In the city of Halvet, the dead are permitted one final testimony. How much they’re given depends entirely on how they died.
Marit has been an Allotter for twelve years — a licensed officer of the court whose job is to call the recently deceased back to their last window and extract whatever the law needs from it. A quick death earns a word. A slow one earns more. She is the best at what she does, which is why they give her the hard cases, and why she has spent twelve years learning not to feel them.
Hugo Vale died of a slow poison over nine days. No one takes nine days by accident.

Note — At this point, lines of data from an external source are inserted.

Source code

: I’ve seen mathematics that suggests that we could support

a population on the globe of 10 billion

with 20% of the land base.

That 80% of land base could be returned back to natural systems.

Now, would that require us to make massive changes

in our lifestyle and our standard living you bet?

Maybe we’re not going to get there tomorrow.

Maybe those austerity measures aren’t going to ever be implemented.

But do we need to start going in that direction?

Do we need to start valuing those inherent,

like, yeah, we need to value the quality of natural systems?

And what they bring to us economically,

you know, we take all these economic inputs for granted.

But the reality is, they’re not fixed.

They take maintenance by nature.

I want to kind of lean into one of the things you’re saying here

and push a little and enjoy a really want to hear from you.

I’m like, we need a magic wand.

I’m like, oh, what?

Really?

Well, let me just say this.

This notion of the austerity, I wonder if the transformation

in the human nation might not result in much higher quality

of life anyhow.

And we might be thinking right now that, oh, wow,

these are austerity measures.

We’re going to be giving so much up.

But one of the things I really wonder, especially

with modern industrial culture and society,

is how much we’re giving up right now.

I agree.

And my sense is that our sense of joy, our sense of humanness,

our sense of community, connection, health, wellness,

A steward of thirty years to one of Halvet’s great houses, Hugo chose his dying the way he chose everything — deliberately, to the grain, with a purpose no one was supposed to understand until it was too late to stop. He chose the window. He chose Marit. And across nineteen days of testimony, one careful story at a time, he begins to build something she doesn’t yet have the architecture to receive: a map, pointing at a buried word, a dead man’s name, and a house that has spent nine years keeping a silence it cannot allow broken.

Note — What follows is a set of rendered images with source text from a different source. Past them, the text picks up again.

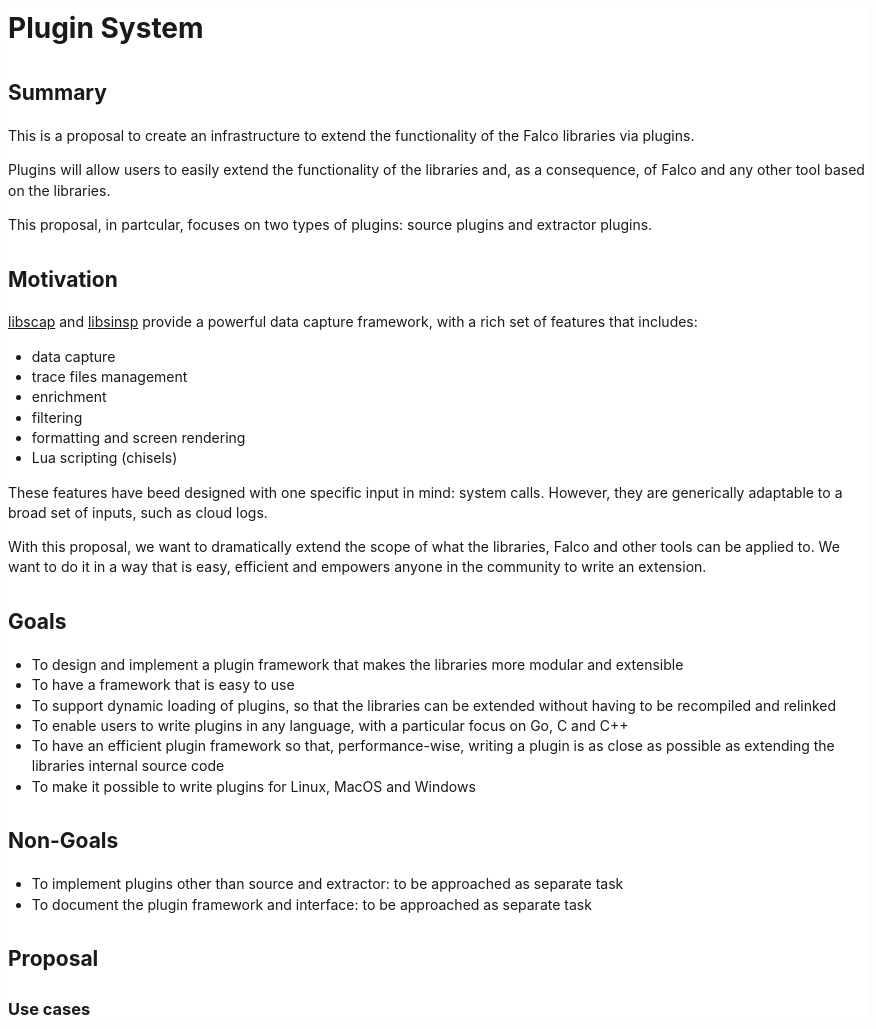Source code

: # Plugin System

## Summary

This is a proposal to create an infrastructure to extend the functionality of the Falco libraries via plugins.

Plugins will allow users to easily extend the functionality of the libraries and, as a consequence, of Falco and any other tool based on the libraries.

This proposal, in partcular, focuses on two types of plugins: source plugins and extractor plugins. 

## Motivation

[libscap](https://github.com/falcosecurity/libs/tree/master/userspace/libscap) and [libsinsp](https://github.com/falcosecurity/libs/tree/master/userspace/libsinsp) provide a powerful data capture framework, with a rich set of features that includes:
- data capture
- trace files management
- enrichment
- filtering
- formatting and screen rendering
- Lua scripting (chisels)

These features have beed designed with one specific input in mind: system calls. However, they are generically adaptable to a broad set of inputs, such as cloud logs.

With this proposal, we want to dramatically extend the scope of what the libraries, Falco and other tools can be applied to. We want to do it in a way that is easy, efficient and empowers anyone in the community to write an extension.

## Goals

- To design and implement a plugin framework that makes the libraries more modular and extensible
- To have a framework that is easy to use
- To support dynamic loading of plugins, so that the libraries can be extended without having to be recompiled and relinked
- To enable users to write plugins in any language, with a particular focus on Go, C and C++
- To have an efficient plugin framework so that, performance-wise, writing a plugin is as close as possible as extending the libraries internal source code
- To make it possible to write plugins for Linux, MacOS and Windows

## Non-Goals

- To implement plugins other than source and extractor: to be approached as separate task
- To document the plugin framework and interface: to be approached as separate task

## Proposal

### Use cases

The map ends at her brother.
Marit has an irregular case record, a trial date set to run against her deadline, and a Magistrate who would very much prefer she find nothing. She has, for eleven years, been carrying a single word she has never been able to open.
Hugo Vale spent nine days buying her the key.
The Allotment is a novel about testimony and grief, about the difference between a system that extracts the truth and a person who finally learns to hear it.